待完成任务:
a) 在这段关于SQL分层排序的说明中，getlastmonthpart()函数的第二个参数为3时代表什么？
b) 请接着这段关于SQL分层排序的说明最后一句往下续写，给出一种更好的处理思路。

1、getlastmonthpart()函数为自定义udf函数，接收两个参数，第一个参数为日期，第二个参数为2时为上月同期，为3时为上月整月

2、where完成对三个分区的过滤，因为要进行环比差值计算，之后sumif对数据进行行转列

3、grouping sets对不同维度做聚合，此时我们无需单独的union_id或union_name维度，因为这两个其实是同一个维度同一回事，因此不使用with cube

4、无论是grouping sets还是with cube后必定会产生Null值，我们在select中使用nvl用ALL替换Null值

2、次里层tt表：

1、这层我们要完成row_number排序，但由于有特殊情况，某些排序只排上月总收入在100万以上的工会，这种定制化排序，并不是所有row_number都要进行的，因此我们不能对所有数据进行过滤，而应该进行有条件的排序，也就是case when结合row_number

2、由于数据都带有一个ALL值，但这个ALL值我们是肯定不希望让其参与排序的，故对每个排序都进行case when处理，然后那两个特殊的排序再额外加其他条件

3、但要知道就算我用case when过滤了干扰行，但干扰行仍然会进入排序，该排第几排第几，只是最后rn被强行置为null而已,此时排序队列为散列，例如(null,2,null,null,5,null,7)，这里的257并非聚合的数据257，只是排序放入的对应位置即rn，目标是外层再将散列rn重新排列即(2->1, 5->2, 7->3, null->null)，也就是说把原本第2个位置的放在第1位，但由于row_number函数会认为null最小，结果为(null,null,null,null,2,5,7),无法取出真正前三257，此时的257实际rn为567，因此order by中与实际排序逻辑相反，外层再取反（负负得正，结果仍为实际的排序逻辑）即可解决，即(7,null,5,null,null,2,null)，这里的7为原本应该rn为7的，其实际在这里rn为1，外层再从大到小倒序排(2,5,7,null,null,null,null),这样null就会被扔在最后，给真正的前三打上排序标记123

3、最外层：

还是老规矩，不想让内层rn标为null的参与排序，直接对其使用case when强行赋null，由于order by都是从大到小排，这里的Null就不会对实际排名产生干扰了，BI端也不选null，不必做理会

4、优化思路

其实这里面是case when后在order by排序，其实的排序仍然该排第几排第几，只是最后rn被强行置为null而已，而且最后为了处理这个null值可谓是，非常麻烦且难以理解，那么有没有什么更好的思路去处理呢？

数据集节选:
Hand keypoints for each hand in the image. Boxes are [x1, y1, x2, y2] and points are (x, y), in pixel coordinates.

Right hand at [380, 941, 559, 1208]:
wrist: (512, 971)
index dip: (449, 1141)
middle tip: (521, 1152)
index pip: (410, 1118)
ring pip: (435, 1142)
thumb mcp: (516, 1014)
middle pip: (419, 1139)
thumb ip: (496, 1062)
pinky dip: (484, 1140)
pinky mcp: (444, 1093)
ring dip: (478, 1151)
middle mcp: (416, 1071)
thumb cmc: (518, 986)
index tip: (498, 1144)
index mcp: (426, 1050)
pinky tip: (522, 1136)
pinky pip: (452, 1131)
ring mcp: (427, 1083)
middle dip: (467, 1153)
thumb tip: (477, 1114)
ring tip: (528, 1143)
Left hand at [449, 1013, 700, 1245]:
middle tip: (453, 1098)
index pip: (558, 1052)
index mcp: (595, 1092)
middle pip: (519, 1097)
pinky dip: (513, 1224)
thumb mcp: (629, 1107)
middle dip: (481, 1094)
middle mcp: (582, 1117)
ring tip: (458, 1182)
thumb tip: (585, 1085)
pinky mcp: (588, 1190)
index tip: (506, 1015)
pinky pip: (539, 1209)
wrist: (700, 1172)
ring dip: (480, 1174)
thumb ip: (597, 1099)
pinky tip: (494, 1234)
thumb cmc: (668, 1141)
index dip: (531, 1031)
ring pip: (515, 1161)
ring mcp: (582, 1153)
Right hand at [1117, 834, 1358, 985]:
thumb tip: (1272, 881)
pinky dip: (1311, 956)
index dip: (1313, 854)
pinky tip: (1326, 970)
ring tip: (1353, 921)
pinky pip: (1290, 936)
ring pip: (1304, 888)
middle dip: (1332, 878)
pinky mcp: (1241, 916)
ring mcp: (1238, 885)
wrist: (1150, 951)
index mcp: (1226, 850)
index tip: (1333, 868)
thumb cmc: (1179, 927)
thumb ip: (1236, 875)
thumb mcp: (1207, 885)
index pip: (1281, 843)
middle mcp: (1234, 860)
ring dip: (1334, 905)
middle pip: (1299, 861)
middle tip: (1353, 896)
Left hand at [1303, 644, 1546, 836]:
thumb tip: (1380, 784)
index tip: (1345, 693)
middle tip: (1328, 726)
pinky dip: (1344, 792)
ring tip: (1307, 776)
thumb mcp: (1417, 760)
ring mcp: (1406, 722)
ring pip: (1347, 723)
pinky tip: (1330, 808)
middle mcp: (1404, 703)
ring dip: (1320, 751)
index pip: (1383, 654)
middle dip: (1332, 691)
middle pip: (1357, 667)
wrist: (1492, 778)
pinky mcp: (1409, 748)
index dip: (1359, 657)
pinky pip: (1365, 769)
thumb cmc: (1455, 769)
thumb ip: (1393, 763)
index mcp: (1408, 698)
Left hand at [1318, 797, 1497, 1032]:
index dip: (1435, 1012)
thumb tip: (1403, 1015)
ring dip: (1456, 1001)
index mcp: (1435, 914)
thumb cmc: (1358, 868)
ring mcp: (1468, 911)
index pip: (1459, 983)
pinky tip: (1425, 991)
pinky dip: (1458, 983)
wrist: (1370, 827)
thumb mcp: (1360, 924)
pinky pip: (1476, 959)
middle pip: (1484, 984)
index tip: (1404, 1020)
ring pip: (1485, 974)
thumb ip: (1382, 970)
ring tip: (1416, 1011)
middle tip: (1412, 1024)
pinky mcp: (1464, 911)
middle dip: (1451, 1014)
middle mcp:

各任务结果:
a) 代表上月整月。

b)
我们不妨在partion by中也做case when过滤，此时虽然也产生了null值，但null值并不会对数据的rn造成干扰，因为放入了不同的组，即原本的(null,2,null,null,5,null,7)现在为(null,1,null,null,2,null,3)，BI端直接过滤我需要的排名即可，而且我也不需要先倒排再从大到小再取rn，我直接少去了最外一层的rn排序，此时再回过头来看看刚刚的屎山代码，简直，遥遥领先！但是没有前面的第一种思路做铺垫，第二种思路也是很难想出来的

case
    when union_id != 'All' then row_number() over(partition by
        case
            when union_id != 'All' then 1 
            else 2
        end
        order by total_last_month_whole desc)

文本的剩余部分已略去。